Pacifisme et syndicalisme : un mariage de raison ?

À l’issue de ce bref aperçu des rapports entretenus entre les mouvements de la paix et la FGTB, on peut dresser une série de constats.

En Belgique, la convergence entre les deux mouvements s’est essentiellement produite à deux moments spécifiques : dans l’Entre-deux-guerres (en réaction aux horreurs de 1914-1918) et au début des années 1980 (lors de la lutte contre les missiles). Au cours de ces deux périodes, le syndicat socialiste (aux côtés du parti socialiste) a joué un rôle fédérateur dans le mouvement de la paix et a initié, ou participé massivement à, diverses actions. Il concourt ainsi à la sensibilisation d’une large frange de la population à la question de la paix.

Et pourtant, force est de constater que les espoirs fondés sur l’union de tous les travailleurs comme rempart efficace contre la guerre ont été en grande partie déçus : pas plus que les partis politiques, les syndicats n’ont été capables de faire front lors de l’éclatement des deux conflits mondiaux. On note ainsi que le mouvement de la paix apparaît « plus internationaliste dans les faits que le mouvement syndical ». De même, dans ses positions en matière de paix, le syndicat socialiste (en tout cas une partie importante de celui-ci) a éprouvé des difficultés à faire abstraction de ses positions politiques : l’anticommunisme de certains de ses dirigeants a longtemps constitué un frein à son engagement.

Si l’implication de la FGTB dans le combat en faveur de la paix est réel, il n’a que ponctuellement découlé d’une initiative propre, mais est plutôt venu renforcer les actions décidées par d’autres. Est-ce dû au fait que, comme le faisait remarquer Jacques Yerna à la fin des années 1990, les syndicats « s’intéressent peu à l’international, et donc à la paix » et qu’ils considèrent souvent celle-ci comme un passe-temps personnel de certains de leurs représentants ? En effet, en dehors des deux périodes évoquées précédemment, il semble que l’engagement pacifiste de la FGTB a le plus souvent procédé moins d’une volonté interne que de la détermination de certains de ses dirigeants sensibles à la question. À cet égard, il convient de relever le rôle de la régionale de Liège qui, depuis près de 70 ans, a livré de nombreux pacifistes convaincus qui ont œuvré à conscientiser un large public à la paix.

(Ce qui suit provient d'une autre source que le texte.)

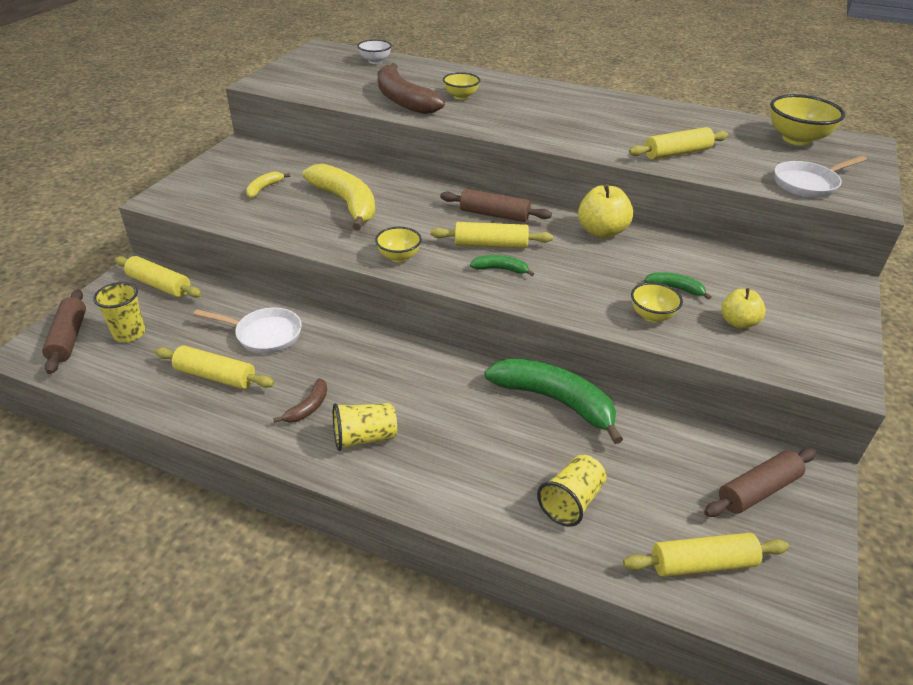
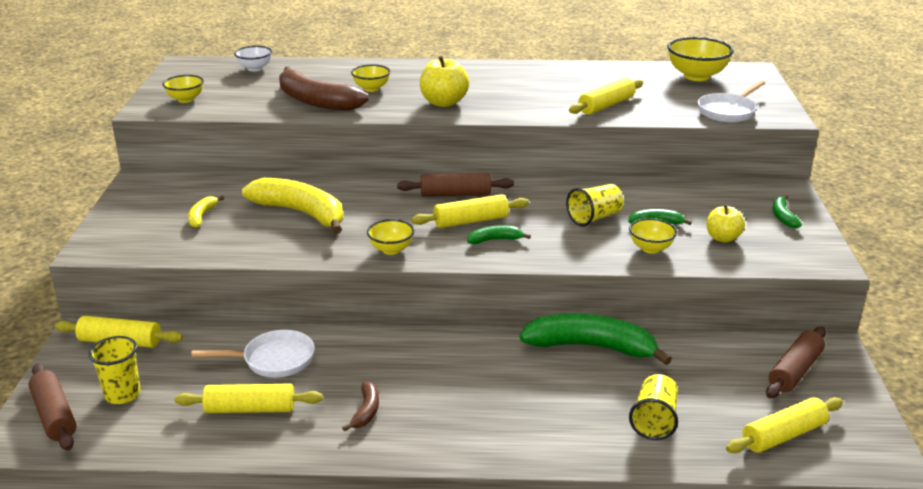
camera: 20 degrees left, 10 degrees down
(297, 79) = (185, 99): none -> yellow bowl
(364, 438) = (439, 422): yellow cup -> yellow cup (594, 218)
(601, 232) = (563, 189): yellow apple -> yellow apple (443, 103)
(822, 314) = (783, 217): none -> green banana

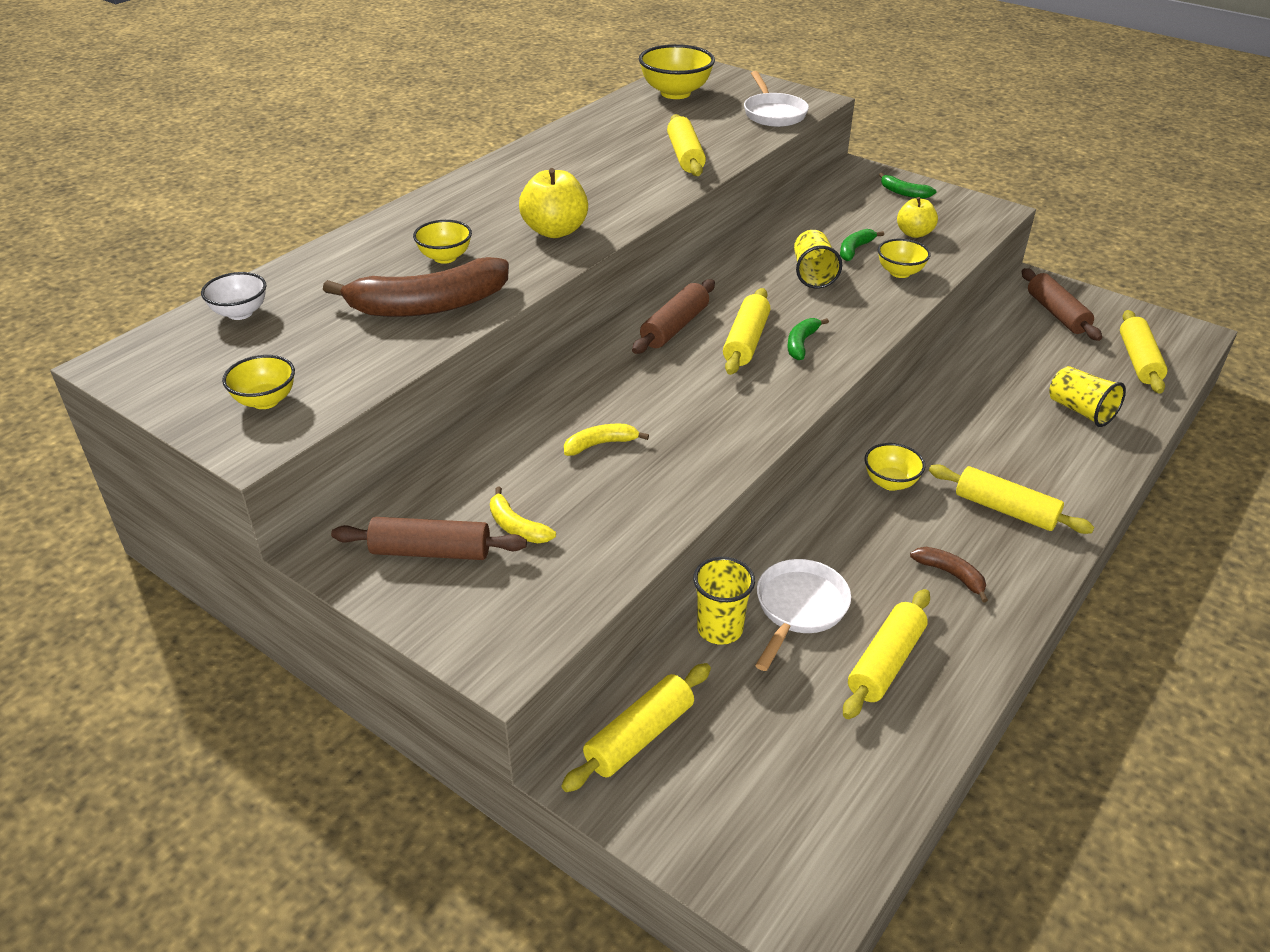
camera: 55 degrees left, 10 degrees up
(55, 415) = (770, 858): brown rolling pin -> brown rolling pin (431, 551)
(122, 394) = (771, 771): yellow cup -> yellow cup (719, 629)
(301, 213) = (600, 444): yellow banana -> yellow banana, size x0.46
(391, 249) = (758, 413): yellow bowl -> yellow bowl (890, 482)
(469, 416) = (1005, 509): none -> yellow rolling pin
(591, 347) = (944, 392): green banana -> none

Aujourd’hui, le mouvement pour la paix a perdu de sa popularité et bien que le syndicat socialiste s’associe encore de manière régulière à des campagnes ponctuelles, son combat pour la paix se traduit désormais essentiellement dans son action en faveur de la justice sociale (en Belgique, mais aussi à l’étranger). Fidèle à l’idée que les inégalités et l’exclusion sont facteurs de conflit, la FGTB continue ainsi au quotidien à « Joindre la lutte pour la paix à la lutte syndicale », selon l’appel lancé par André Vanden Broucke.